Бэби поначалу боялся собак - должно быть, в молодости какая-нибудь покусала его. Стоило ему учуять в конюшне собаку, он вел себя словно в состоянии амока. Не помню уж, где это было, мы вели Бэби с вокзала, вдруг навстречу нам выскочил бульдог и вцепился ему в ногу. Бэби защищался, но бульдог не хотел его отпускать. В это мгновение откуда-то вылетела наша борзая Лорд, которая вообще-то страшно ревниво относилась к любому проявлению симпатии по отношению к другому животному, накинулась на бульдога словно дьявол и отогнала его. Бэби этого не забыл, и с того дня они сделались лучшими друзьями. Как только Лорд появлялся в конюшне, Бэби начинал трубить, как во время "белого танца", и только что не плясал от радости. Когда пес однажды где-то задержался и не вернулся в конюшню в обычное время, Бэби разорвал цепь и привел его. Стоило Лорду опоздать хотя бы на несколько минут, Бэби начинал проявлять признаки беспокойства, оглядывался и переступал с ноги на ногу. Однажды мы, находясь в Подмоклах, купали слонов в Лабе. Бэби пришел в игровое настроение и не желал вылезать из воды, сорвался с цепей и погружался все глубже. Дело принимало опасный оборот: зацепись у него за что - нибудь конец цепи, и он легко мог бы утонуть. В самый критический момент один из клоунов свистнул в два пальца, прибежал Лорд, клоун снял ремень и пару раз стегнул его по спине. Борзая не привыкла к подобному обращению и взвыла, Бэби услышал, выбежал из воды и чудом не растоптал всех нас. А когда спустя какое-то время борзая умерла, Бэби грустил и плакал целый месяц. Стоило его спросить, где Лорд, он начинал оглядываться и искать вокруг себя, поднимал ноги и заглядывал в солому. Это была большая дружба.

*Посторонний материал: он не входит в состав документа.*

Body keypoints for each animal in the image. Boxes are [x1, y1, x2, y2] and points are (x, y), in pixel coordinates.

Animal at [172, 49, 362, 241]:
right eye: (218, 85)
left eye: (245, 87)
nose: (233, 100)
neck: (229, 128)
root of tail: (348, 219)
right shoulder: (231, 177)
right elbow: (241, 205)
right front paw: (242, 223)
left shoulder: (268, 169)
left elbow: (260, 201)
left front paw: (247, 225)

Прошел год. За это время у нас, правда, умерло несколько животных, но всегда естественной смертью, и яд ни разу не был обнаружен. Мы воспряли духом, хотя год и не был удачным. Мы не могли отправиться на зиму за Альпы; для такой поездки необходимы были новые фургоны, а после этого черного сезона у нас не было на то денег. Наконец отец решил провести зиму 1908/09 года в Западной Чехии, то есть, собственно говоря, дома. На сей раз мы основательно подготовились к зиме: отец приказал построить разборное зимнее строение и на афишах было указано, что здание отапливаемое.

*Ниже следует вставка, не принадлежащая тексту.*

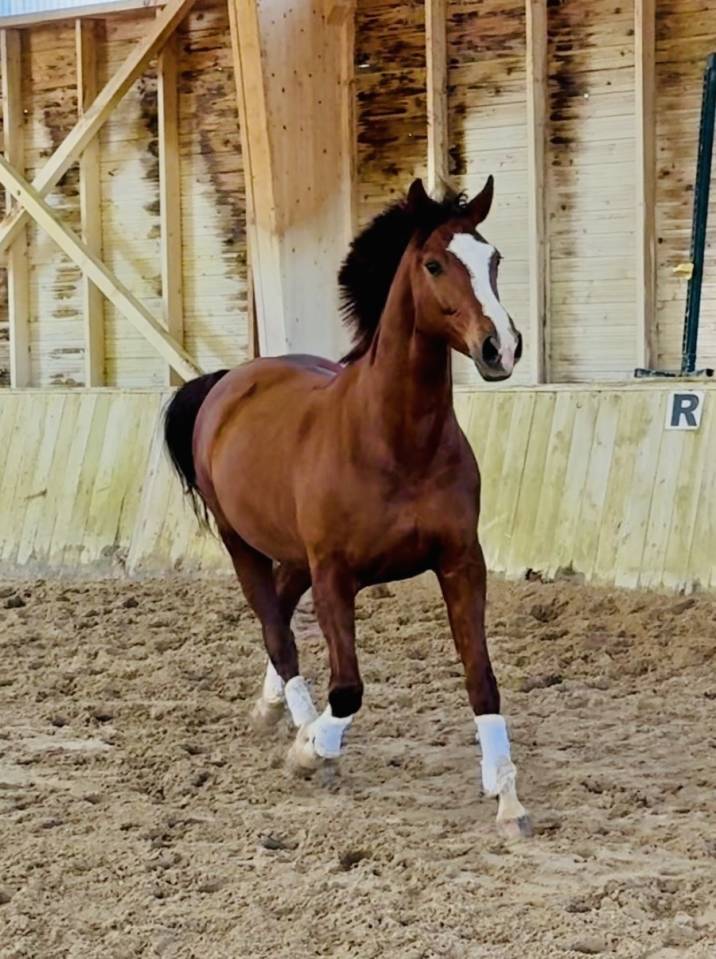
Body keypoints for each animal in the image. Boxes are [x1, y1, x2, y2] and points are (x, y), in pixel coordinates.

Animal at [164, 177, 531, 839]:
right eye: (434, 264)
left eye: (493, 260)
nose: (501, 349)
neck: (397, 443)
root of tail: (229, 380)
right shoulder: (336, 574)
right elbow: (348, 689)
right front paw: (311, 751)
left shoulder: (462, 563)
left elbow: (481, 678)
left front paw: (507, 796)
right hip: (241, 543)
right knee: (276, 631)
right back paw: (298, 726)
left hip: (291, 553)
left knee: (280, 613)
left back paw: (271, 708)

Первое представление состоялось двадцать пятого декабря в Пльзене. Вернее, должно было состояться, но никто не пришел. Мы ждали в шатре до утра, пока не начало светать. Никто в городе не верил, что в цирке будет тепло, хотя топилось два огромных котла и температура дошла до шестнадцати градусов.
На другой день повторилось то же самое. Еще до полуночи отец решил, что мы немедля начнем свертываться и уедем как можно скорее в Рокицаны. Там он хотел поставить летнее шапито и протопить его. Тем временем вторая половина монтировщиков должна была прибыть в Рокицаны и тотчас подготовить представление.
Это была трудная ночь. Еще днем пошел густой снег, и снегопад продолжался до самой ночи. Монтировщики промерзли и промокли насквозь. Один за другим потянулись они к теплу в пльзеньские трактиры. Отец послал за ними Гауера, но и Гауер не вернулся. Появился он с ними лишь под утро. Было уже восемнадцать ниже нуля и работать стало еще труднее, чем ночью.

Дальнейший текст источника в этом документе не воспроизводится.